The Lemon Twigs: “John Prine was a huge influence. His music is beautiful”


You’d be forgiven for thinking The Lemon Twigs had landed straight from the seventies, emerging suited and booted from a glittery time machine. But they aren’t just stylish imitators. Though the duo – brothers Brian and Michael D’Addario – take lessons in frets and struts from the rock ‘n’ roll greats, there’s not a pastiche in sight: just unbridled talent, a genuine love of all kinds of music, and themes that belong as much to 2020 as to any era.

Be it a showcase of glorious baroque-pop, or a concept record about a chimp that’s actually about the painful joy of being human, the Twigs outgun their contemporaries and give their heroes a run for their money too. New album ‘Songs For The General Public’ is a lyrically brooding yet musically thrilling call to “live in favour of tomorrow”. We caught up with Brian on the phone from New York to talk songwriting, making a fun album in a heavy year, and how it feels to have Elton John as a fan.

Hey Brian! Your first record ‘Do Hollywood’ demonstrated a huge range of genres and musical styles, while your second, ‘Go To School’, had a narrower conceptual focus. This record feels more personal, with songs about love, relationships, emotions. Were you conscious of that while writing?

[Stored dataset items]
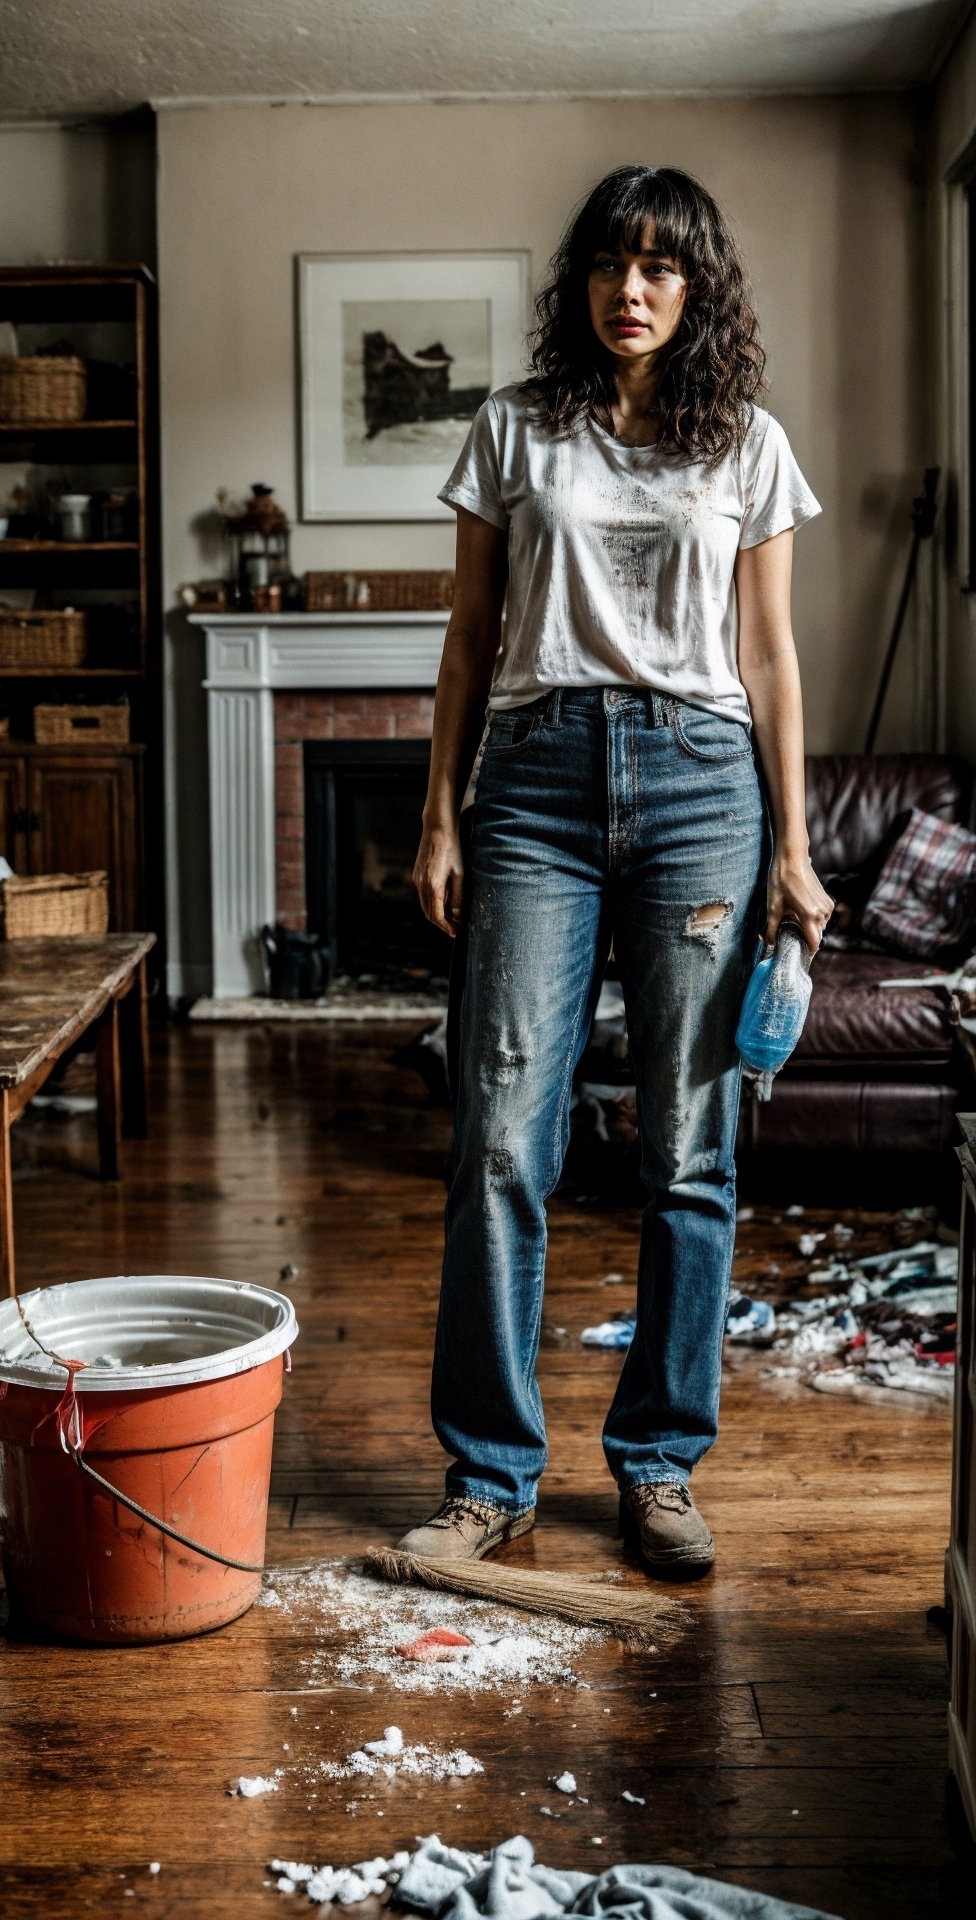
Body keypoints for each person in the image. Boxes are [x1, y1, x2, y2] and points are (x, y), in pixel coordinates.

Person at [399, 164, 835, 1580]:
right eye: (608, 264)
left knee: (688, 1148)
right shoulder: (513, 429)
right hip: (531, 784)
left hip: (704, 789)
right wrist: (441, 815)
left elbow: (769, 656)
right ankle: (490, 1473)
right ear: (578, 284)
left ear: (697, 288)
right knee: (500, 1139)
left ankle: (658, 1461)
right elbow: (468, 636)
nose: (630, 289)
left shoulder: (748, 444)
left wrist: (795, 842)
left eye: (660, 266)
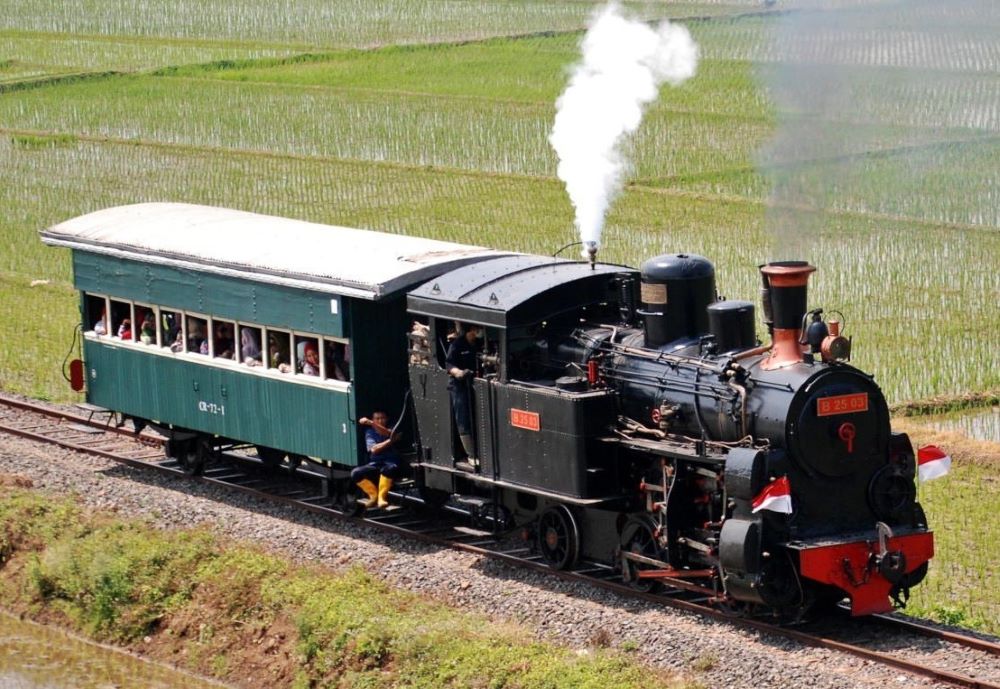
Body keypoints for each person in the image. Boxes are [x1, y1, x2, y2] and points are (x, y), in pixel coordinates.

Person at [445, 323, 482, 471]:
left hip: (475, 384)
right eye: (478, 329)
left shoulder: (479, 344)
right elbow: (449, 364)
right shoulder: (457, 344)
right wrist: (458, 372)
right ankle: (471, 454)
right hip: (459, 385)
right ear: (472, 330)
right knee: (463, 416)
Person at [351, 411, 402, 509]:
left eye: (382, 418)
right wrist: (390, 441)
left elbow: (388, 433)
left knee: (389, 469)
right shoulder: (370, 432)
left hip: (391, 461)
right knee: (355, 473)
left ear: (387, 419)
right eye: (377, 419)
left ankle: (381, 498)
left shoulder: (393, 427)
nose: (380, 420)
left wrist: (371, 423)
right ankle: (373, 495)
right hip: (376, 463)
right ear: (373, 419)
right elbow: (374, 449)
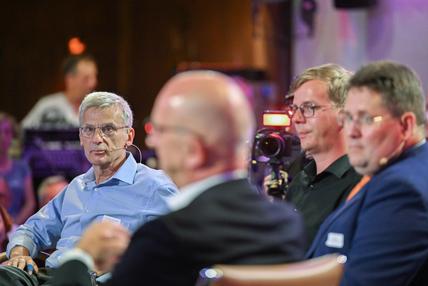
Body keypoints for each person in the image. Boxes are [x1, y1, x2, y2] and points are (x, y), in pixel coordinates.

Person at [51, 70, 306, 286]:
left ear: (193, 151)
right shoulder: (287, 225)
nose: (151, 140)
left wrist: (81, 257)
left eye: (160, 130)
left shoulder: (164, 241)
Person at [2, 92, 178, 280]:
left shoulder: (155, 187)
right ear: (80, 136)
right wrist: (19, 254)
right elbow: (31, 229)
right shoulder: (76, 187)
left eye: (108, 129)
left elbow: (179, 250)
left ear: (129, 136)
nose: (97, 138)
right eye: (89, 129)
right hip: (51, 276)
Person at [307, 61, 428, 285]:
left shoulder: (402, 188)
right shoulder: (399, 170)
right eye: (348, 118)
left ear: (405, 125)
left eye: (365, 119)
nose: (351, 132)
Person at [266, 64, 362, 248]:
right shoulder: (297, 179)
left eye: (309, 108)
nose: (296, 119)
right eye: (294, 108)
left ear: (344, 115)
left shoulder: (360, 184)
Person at [22, 54, 98, 129]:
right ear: (70, 79)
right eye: (86, 78)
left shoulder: (101, 109)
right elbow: (23, 133)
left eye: (94, 77)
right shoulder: (48, 106)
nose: (92, 83)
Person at [0, 112, 36, 224]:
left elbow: (30, 203)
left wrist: (13, 225)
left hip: (15, 226)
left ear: (12, 136)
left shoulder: (22, 167)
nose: (2, 137)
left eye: (7, 132)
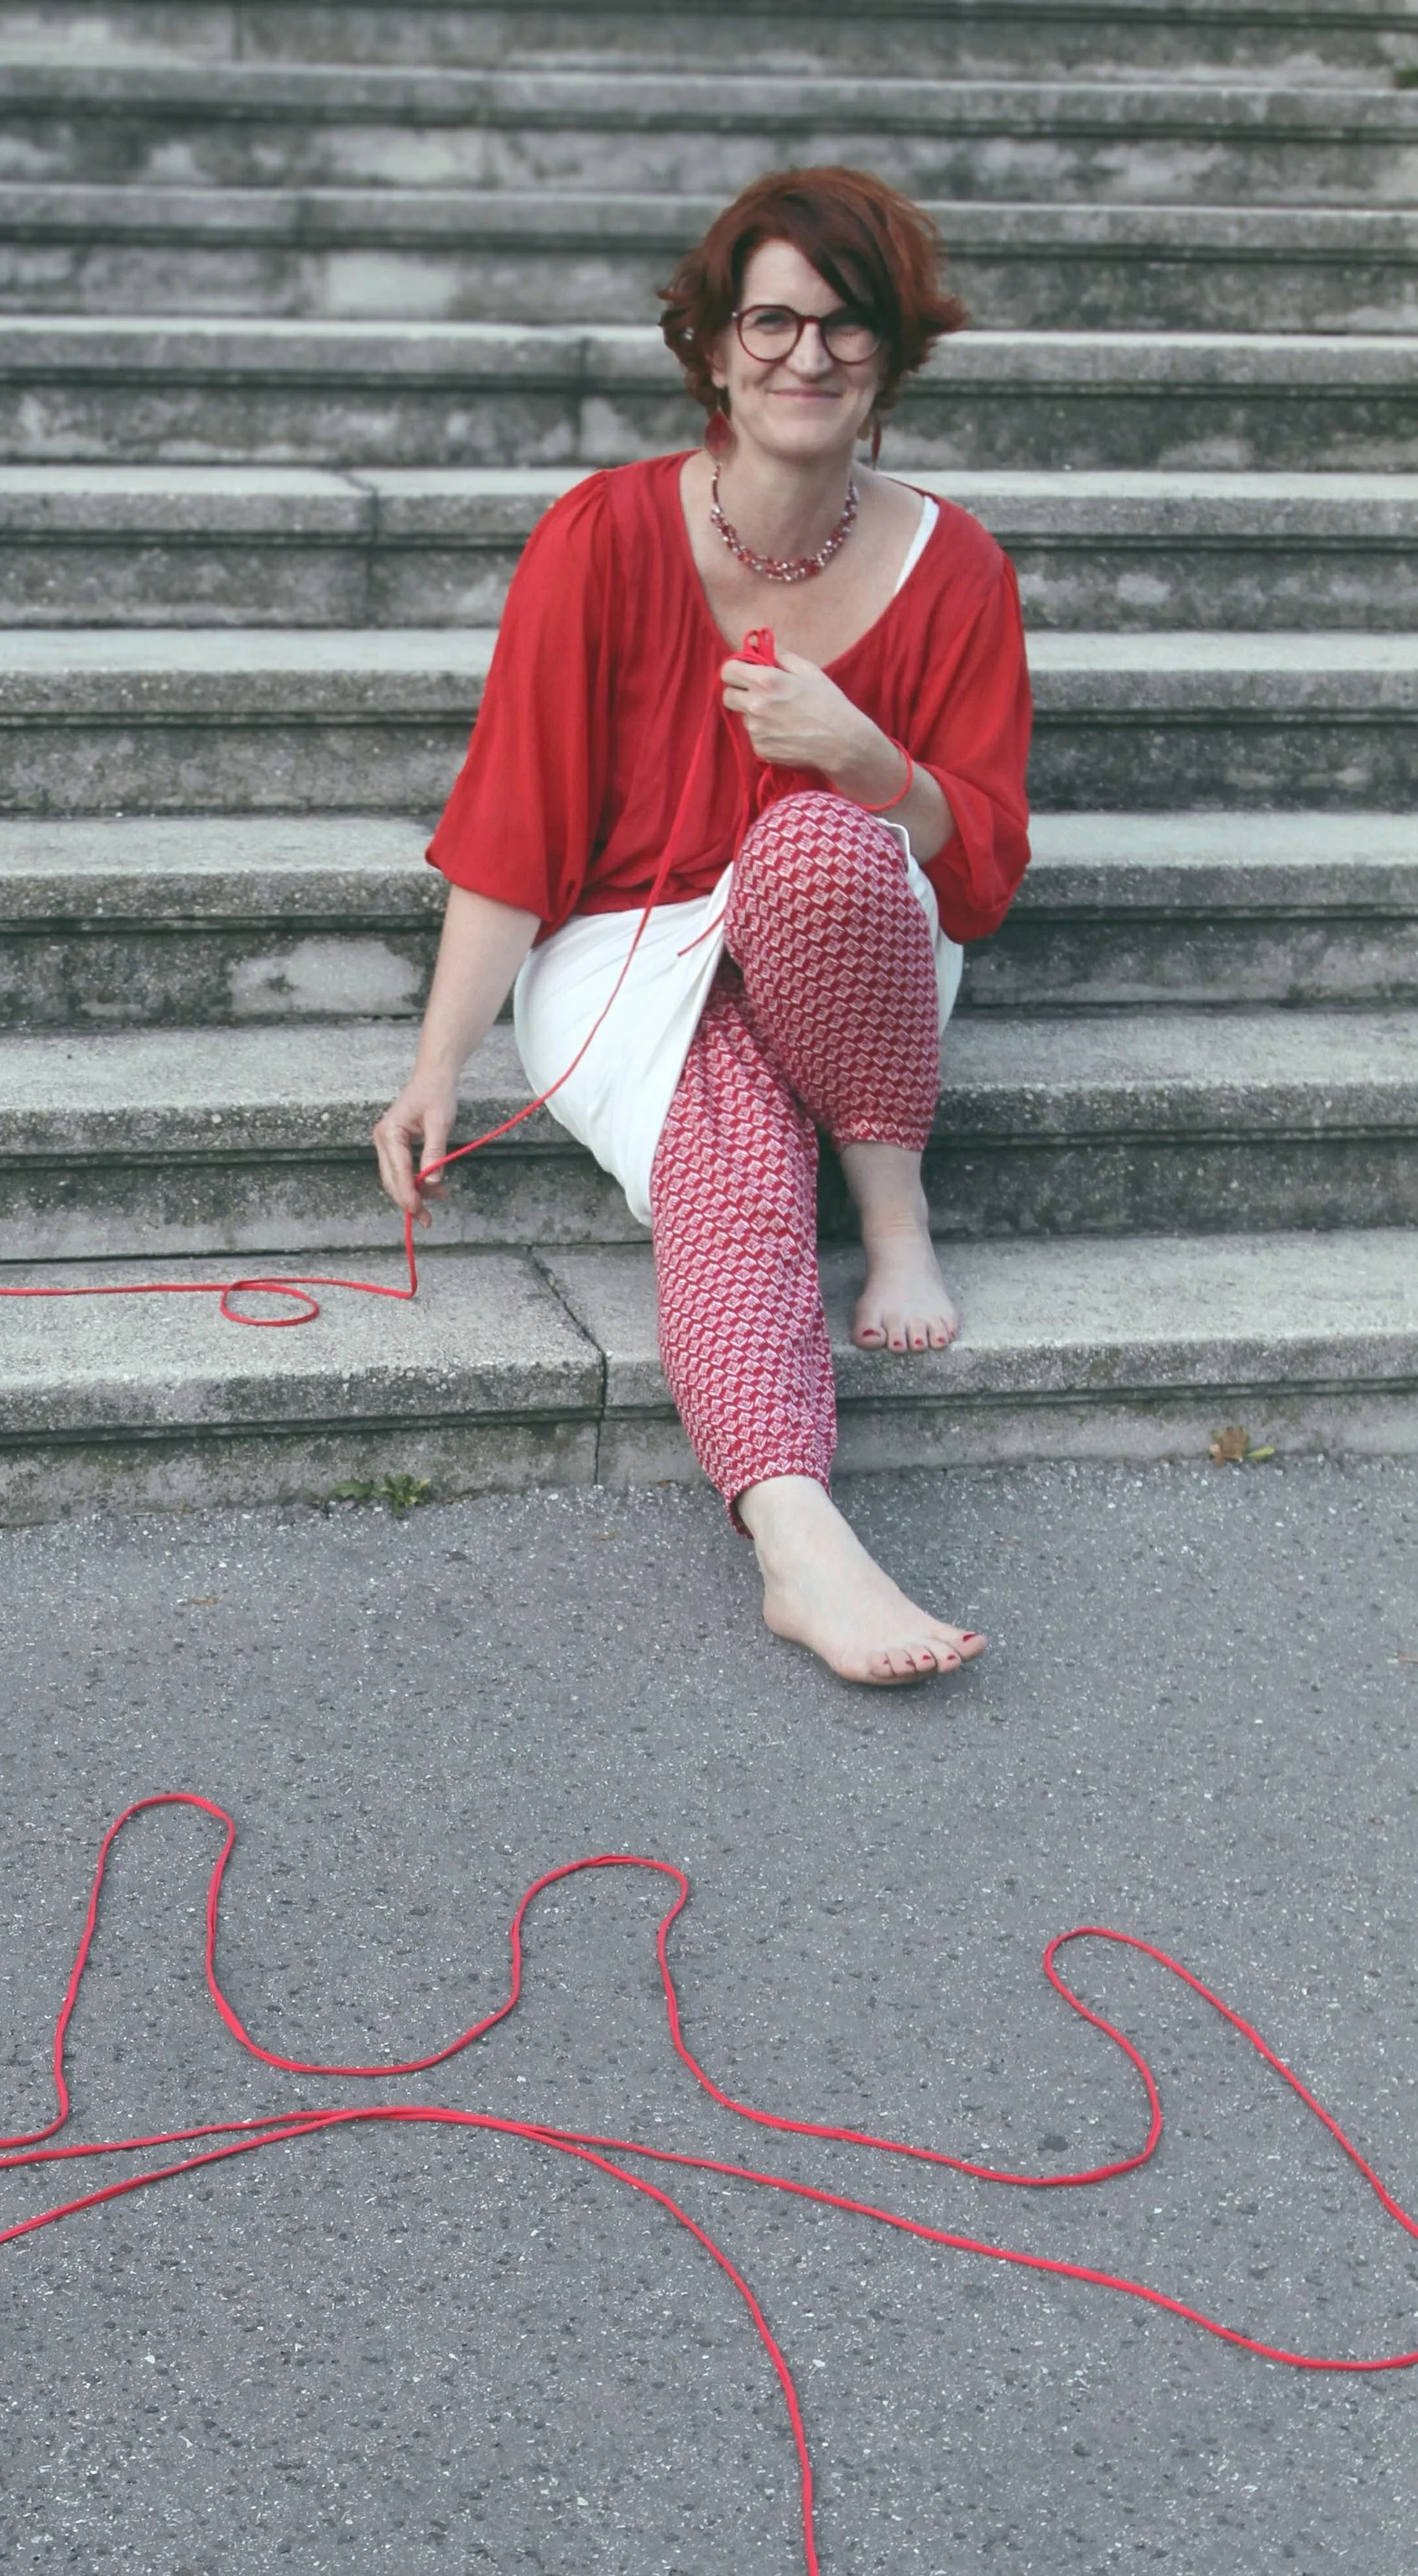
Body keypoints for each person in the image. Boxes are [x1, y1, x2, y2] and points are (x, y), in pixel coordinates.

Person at [371, 166, 1032, 1686]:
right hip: (627, 947)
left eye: (848, 326)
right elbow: (517, 826)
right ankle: (795, 1530)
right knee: (728, 1114)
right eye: (773, 321)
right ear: (717, 347)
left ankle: (891, 1215)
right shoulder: (601, 536)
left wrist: (873, 764)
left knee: (815, 842)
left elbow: (983, 867)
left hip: (851, 924)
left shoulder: (958, 569)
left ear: (891, 356)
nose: (809, 356)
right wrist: (437, 1066)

ACTIONS TO TAKE:
- a) Condense the paragraph of the Lemon Twigs interview that begins "You'd be forgiven for thinking" into a shorter version that keeps its main facts.
- b) Write the next part of the Lemon Twigs interview, picking up after its final question to Brian.

OUTPUTS FOR THE TASKS:
- a) The Lemon Twigs look as if they came straight from the seventies, but they are no mere imitators. The duo, brothers Brian and Michael D'Addario, learn from the rock 'n' roll greats without any pastiche. What they offer is unbridled talent, a real love of all kinds of music, and themes that belong to 2020 as much as to any era.

- b)
With the first album, there was so much enthusiasm in showing versatility. After that we wanted to zero in on different styles and attitudes. On this one, our songwriting was hitting a similar place. We wanted to write focused, direct songs. On the first album, we weren’t thinking about the perception of an audience to the lyrics, but with the second one we had to. Now we’re back to a less conscious approach, but because we were used to having the audience in mind, that focus seeped its way into the work. There are definitely a few songs about something I was emotionally past, or I was making it up or exaggerating. That was the process of the second record as well, except with narrative thrown in. But all the songs that expressed emotions on the second record turned out to be my favourite, and the best on the album. That’s generally the place we feel comfortable writing from – one that’s personal, then tweaking things spontaneously.

You and Michael write separately – do you ever come up with songs that are impossible to fit into the same album because they’re too different?

There were tons of songs I imagined would be on this album that we had to push back, because it became something else. Once Michael introduced songs like ‘Hell On Wheels’ and ‘Leather Together’, I had to rethink all these slow acoustic things I wanted to do. And then I wrote things like ‘Only A Fool’ that were more proggy, that fit his energy.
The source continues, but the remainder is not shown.